リィーンはルティアルの前へ出ると、右手の細剣を一閃させた。
「ルーティ!!」
リィーンの一閃でひるんだ男達をルティアルが的確に倒していく。
何とか突破できる、と思った瞬間だった。
一人の男がリィーンの前に立ちはだかった。左手にはすでに剣を持っている。
「リィーン!!」
ルティアルが悲鳴に近い声を上げる。
「止まるな!!」
リィーンは走りながら、左手を動かし何かを握っていた。そして、両手を同時に一閃する。
「双剣?!」
男は間合いを取るために身体を引いた。その僅かな隙を2人は逃すわけにはいかなかった。
「勝負!!」
ルティアルはさらに踏み込み、男をさらに退かせる。追い打ちはリィーンの細剣だった。ルティアルの拳と入れ替わるように突き出され、男の右こめかみを掠めた。
「?!」
リィーンと男は同時に驚いた表情を浮かべた。
だが、言葉はなく、リィーンはルティアルと息を合わせ、男の横を駆け抜けていった。
「将軍!!」
「追わなくていい・・・彼女は、味方のようだ」
こめかみの傷に触れた男は、苦笑していた。
「俺に傷を負わせるとは・・・面白い」
黒い瞳が見据えたのは、2人が走り去った方向だった。
「当面、監視だけだな・・・気づかれないように、細心の注意を払え。

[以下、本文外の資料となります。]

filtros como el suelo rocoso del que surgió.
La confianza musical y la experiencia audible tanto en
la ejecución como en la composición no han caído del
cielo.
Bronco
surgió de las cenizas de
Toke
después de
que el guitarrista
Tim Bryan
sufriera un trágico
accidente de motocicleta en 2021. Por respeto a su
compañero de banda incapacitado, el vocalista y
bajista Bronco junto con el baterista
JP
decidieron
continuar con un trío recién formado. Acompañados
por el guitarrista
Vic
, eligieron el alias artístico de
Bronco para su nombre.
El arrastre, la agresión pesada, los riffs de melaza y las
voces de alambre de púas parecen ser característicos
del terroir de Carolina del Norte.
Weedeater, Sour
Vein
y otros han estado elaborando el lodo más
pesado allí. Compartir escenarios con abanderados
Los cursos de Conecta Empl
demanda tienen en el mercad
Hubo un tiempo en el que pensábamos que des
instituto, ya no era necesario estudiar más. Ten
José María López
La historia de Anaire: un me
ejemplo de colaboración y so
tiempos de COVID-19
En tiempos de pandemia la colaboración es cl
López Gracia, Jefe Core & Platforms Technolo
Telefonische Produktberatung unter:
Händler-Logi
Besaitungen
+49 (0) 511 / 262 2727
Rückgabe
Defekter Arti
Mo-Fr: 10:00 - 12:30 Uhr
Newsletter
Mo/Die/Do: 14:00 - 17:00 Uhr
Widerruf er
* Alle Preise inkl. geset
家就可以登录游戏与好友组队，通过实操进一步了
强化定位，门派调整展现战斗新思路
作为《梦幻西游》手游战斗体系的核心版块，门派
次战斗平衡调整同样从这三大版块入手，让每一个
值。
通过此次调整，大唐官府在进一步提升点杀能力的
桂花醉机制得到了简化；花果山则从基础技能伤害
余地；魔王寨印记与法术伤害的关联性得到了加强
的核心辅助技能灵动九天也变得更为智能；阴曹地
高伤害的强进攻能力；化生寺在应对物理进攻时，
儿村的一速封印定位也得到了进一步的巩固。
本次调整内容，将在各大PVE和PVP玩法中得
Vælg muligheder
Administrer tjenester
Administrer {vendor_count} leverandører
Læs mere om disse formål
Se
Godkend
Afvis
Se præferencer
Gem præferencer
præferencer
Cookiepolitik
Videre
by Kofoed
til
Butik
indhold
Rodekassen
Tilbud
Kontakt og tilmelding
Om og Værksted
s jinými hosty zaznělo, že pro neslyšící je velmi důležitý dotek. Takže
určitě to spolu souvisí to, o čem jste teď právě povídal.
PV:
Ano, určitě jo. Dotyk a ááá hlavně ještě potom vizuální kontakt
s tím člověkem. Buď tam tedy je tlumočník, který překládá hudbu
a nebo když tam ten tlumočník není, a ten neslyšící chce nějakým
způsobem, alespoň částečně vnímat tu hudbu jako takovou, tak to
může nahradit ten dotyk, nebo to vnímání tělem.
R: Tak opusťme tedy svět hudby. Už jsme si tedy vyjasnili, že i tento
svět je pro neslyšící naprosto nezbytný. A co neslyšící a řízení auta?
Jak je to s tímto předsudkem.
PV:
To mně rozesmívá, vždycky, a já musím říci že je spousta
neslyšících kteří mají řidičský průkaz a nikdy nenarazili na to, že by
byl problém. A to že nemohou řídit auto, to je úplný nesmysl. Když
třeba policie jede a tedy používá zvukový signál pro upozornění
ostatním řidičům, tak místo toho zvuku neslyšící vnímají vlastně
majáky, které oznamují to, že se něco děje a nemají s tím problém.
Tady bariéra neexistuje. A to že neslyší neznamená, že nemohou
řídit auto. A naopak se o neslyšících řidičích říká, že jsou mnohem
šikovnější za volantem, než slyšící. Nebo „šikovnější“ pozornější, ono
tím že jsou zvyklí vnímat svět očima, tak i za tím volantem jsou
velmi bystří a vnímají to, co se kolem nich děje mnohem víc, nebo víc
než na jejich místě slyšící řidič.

何かあればすぐに報告を」
無事だった男達に指示を出した後、将軍と呼ばれた男は、負傷した男達を確認した。
「加減はしたようだが・・・しばらくは動けないようだな」
「申し訳ありません。見た目以上に細剣の威力が強く、やられました」
利き手を負傷した男達は応急処置を受けながら、リィーンの剣技を分析していた。
「双剣の使い手だったとは・・・右にも細剣を下げていたのでもしかしたらとは思ったが」
「でも、最初から抜いていなかったのは理由があるのか」
男達は感嘆しながらも、どうすればリィーンを止めることができるのかと意見を交わしている。
「あの速さを止めるのは、至難の業だぞ」
最後のに出した結論に、誰かともなく、ため息が漏れた。